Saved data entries
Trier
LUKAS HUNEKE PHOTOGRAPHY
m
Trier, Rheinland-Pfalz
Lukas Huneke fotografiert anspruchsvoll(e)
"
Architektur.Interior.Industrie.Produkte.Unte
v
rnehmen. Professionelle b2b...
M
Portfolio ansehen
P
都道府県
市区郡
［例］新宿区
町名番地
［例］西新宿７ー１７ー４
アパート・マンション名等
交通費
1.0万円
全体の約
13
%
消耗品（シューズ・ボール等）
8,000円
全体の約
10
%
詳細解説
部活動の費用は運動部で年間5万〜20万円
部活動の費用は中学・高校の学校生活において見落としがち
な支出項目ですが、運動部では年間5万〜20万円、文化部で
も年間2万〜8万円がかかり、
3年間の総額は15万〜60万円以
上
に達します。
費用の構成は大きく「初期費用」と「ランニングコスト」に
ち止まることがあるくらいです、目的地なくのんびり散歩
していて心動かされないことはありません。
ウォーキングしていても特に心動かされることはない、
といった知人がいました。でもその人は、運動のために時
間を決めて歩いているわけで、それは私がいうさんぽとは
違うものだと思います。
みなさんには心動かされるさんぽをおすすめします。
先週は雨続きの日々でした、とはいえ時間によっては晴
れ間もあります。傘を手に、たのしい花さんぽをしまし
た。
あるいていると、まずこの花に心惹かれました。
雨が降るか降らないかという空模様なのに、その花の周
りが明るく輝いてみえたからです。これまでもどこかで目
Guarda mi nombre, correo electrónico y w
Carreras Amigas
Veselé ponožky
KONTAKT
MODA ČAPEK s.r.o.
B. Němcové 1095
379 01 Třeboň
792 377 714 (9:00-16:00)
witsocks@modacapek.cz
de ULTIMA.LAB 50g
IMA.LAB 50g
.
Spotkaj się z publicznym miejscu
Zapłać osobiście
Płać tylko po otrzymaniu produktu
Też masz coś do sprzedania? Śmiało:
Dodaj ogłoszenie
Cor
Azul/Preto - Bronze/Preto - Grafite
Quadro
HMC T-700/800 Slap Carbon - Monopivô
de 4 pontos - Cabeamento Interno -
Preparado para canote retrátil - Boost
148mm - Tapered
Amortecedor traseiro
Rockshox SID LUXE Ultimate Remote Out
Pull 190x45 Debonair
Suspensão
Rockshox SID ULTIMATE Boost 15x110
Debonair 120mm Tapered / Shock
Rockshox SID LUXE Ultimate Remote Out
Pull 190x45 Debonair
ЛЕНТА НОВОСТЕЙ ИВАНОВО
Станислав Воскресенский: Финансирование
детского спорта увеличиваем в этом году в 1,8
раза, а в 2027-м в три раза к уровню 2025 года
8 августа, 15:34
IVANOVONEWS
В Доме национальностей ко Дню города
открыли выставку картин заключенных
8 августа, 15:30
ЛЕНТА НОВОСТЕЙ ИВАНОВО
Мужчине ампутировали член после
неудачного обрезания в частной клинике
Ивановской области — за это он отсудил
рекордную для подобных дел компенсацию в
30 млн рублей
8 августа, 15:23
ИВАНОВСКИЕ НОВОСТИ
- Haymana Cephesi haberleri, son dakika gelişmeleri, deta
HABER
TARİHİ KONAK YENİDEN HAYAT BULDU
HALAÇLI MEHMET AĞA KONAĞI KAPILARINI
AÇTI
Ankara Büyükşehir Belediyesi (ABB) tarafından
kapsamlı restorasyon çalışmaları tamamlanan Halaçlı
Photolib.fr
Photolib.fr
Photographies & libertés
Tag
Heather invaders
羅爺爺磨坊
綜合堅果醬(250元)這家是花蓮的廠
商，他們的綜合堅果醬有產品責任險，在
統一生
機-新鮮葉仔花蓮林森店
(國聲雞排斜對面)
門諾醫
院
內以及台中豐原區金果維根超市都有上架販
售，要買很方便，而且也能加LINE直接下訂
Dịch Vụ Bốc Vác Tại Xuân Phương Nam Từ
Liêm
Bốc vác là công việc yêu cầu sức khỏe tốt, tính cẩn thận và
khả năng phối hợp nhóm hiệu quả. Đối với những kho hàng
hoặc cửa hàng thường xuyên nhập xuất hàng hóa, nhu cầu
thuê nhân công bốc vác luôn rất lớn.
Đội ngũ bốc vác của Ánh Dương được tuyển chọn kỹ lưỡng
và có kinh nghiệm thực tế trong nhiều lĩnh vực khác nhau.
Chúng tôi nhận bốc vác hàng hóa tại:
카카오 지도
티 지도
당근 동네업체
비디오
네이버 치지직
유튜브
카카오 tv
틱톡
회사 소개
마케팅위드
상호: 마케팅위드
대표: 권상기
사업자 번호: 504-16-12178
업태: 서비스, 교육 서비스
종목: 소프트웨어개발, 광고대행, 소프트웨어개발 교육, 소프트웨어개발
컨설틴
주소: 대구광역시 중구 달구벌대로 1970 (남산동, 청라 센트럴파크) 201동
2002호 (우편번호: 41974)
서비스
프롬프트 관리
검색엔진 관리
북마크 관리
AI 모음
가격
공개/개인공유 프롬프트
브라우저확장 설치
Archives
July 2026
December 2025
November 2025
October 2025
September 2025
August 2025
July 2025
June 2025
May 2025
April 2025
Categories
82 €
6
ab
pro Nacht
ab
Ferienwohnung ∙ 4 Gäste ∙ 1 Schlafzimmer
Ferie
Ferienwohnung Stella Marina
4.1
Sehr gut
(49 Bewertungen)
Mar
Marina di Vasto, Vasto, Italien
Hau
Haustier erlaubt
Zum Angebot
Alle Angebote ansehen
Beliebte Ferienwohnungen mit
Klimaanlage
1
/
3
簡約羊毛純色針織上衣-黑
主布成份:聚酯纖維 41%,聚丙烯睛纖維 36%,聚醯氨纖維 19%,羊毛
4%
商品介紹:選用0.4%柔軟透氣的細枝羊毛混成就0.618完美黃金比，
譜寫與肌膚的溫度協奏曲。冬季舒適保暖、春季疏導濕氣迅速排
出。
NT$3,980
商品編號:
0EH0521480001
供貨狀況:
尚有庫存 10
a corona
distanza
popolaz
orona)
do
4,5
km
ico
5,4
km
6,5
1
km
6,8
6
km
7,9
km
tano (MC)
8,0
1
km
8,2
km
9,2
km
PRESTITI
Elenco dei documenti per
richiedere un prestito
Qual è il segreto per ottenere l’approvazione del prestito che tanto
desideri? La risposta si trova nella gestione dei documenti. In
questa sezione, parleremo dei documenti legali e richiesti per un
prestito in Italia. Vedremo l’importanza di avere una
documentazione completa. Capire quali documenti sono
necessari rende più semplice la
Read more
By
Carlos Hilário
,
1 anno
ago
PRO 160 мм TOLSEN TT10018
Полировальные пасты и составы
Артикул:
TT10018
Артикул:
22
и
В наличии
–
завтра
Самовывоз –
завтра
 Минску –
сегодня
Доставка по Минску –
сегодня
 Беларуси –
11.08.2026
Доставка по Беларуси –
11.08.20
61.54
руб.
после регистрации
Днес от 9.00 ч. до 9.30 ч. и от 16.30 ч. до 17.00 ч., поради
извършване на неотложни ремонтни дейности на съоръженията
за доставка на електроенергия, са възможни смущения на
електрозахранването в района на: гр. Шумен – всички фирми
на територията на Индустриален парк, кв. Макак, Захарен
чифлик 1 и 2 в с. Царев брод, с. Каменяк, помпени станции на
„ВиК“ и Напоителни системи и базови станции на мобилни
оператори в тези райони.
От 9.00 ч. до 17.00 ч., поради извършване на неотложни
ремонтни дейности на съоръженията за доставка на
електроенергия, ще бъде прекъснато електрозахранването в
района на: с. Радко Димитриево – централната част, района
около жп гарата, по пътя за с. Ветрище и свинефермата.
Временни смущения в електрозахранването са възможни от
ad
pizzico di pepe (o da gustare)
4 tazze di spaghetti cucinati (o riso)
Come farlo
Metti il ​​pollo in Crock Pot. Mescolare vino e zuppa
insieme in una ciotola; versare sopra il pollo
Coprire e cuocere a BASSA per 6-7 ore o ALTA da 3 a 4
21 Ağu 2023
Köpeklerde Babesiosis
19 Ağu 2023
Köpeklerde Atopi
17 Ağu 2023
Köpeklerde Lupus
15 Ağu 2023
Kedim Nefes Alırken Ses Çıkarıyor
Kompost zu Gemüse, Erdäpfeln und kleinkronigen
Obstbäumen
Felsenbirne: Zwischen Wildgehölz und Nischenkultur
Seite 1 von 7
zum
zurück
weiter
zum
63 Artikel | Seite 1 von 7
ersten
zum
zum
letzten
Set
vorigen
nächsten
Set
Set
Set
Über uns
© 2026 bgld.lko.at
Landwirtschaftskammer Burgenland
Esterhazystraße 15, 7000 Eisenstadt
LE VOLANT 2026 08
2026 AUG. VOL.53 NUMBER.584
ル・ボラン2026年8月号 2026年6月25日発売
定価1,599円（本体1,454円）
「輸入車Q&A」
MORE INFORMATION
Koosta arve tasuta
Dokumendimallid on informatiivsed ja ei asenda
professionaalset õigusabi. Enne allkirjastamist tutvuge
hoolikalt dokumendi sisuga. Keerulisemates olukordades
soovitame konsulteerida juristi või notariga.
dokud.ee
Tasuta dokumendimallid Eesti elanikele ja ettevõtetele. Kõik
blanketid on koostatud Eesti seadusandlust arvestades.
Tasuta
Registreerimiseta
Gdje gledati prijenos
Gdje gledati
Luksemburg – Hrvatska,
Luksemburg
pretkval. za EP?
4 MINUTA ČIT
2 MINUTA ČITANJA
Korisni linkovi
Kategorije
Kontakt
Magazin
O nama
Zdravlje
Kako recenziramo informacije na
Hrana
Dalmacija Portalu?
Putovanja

* **Task instructions**
Arrange the lines from the first one through the line containing "みなさんには心動かされるさんぽをおすすめします。" as a Markdown table with a Row column for the row number and a Line column for the line, omitting any blank lines.

* **Solution for this problem**
| Row | Line |
|---|---|
| 1 | Trier |
| 2 | LUKAS HUNEKE PHOTOGRAPHY |
| 3 | m |
| 4 | Trier, Rheinland-Pfalz |
| 5 | Lukas Huneke fotografiert anspruchsvoll(e) |
| 6 | " |
| 7 | Architektur.Interior.Industrie.Produkte.Unte |
| 8 | v |
| 9 | rnehmen. Professionelle b2b... |
| 10 | M |
| 11 | Portfolio ansehen |
| 12 | P |
| 13 | 都道府県 |
| 14 | 市区郡 |
| 15 | ［例］新宿区 |
| 16 | 町名番地 |
| 17 | ［例］西新宿７ー１７ー４ |
| 18 | アパート・マンション名等 |
| 19 | 交通費 |
| 20 | 1.0万円 |
| 21 | 全体の約 |
| 22 | 13 |
| 23 | % |
| 24 | 消耗品（シューズ・ボール等） |
| 25 | 8,000円 |
| 26 | 全体の約 |
| 27 | 10 |
| 28 | % |
| 29 | 詳細解説 |
| 30 | 部活動の費用は運動部で年間5万〜20万円 |
| 31 | 部活動の費用は中学・高校の学校生活において見落としがち |
| 32 | な支出項目ですが、運動部では年間5万〜20万円、文化部で |
| 33 | も年間2万〜8万円がかかり、 |
| 34 | 3年間の総額は15万〜60万円以 |
| 35 | 上 |
| 36 | に達します。 |
| 37 | 費用の構成は大きく「初期費用」と「ランニングコスト」に |
| 38 | ち止まることがあるくらいです、目的地なくのんびり散歩 |
| 39 | していて心動かされないことはありません。 |
| 40 | ウォーキングしていても特に心動かされることはない、 |
| 41 | といった知人がいました。でもその人は、運動のために時 |
| 42 | 間を決めて歩いているわけで、それは私がいうさんぽとは |
| 43 | 違うものだと思います。 |
| 44 | みなさんには心動かされるさんぽをおすすめします。 |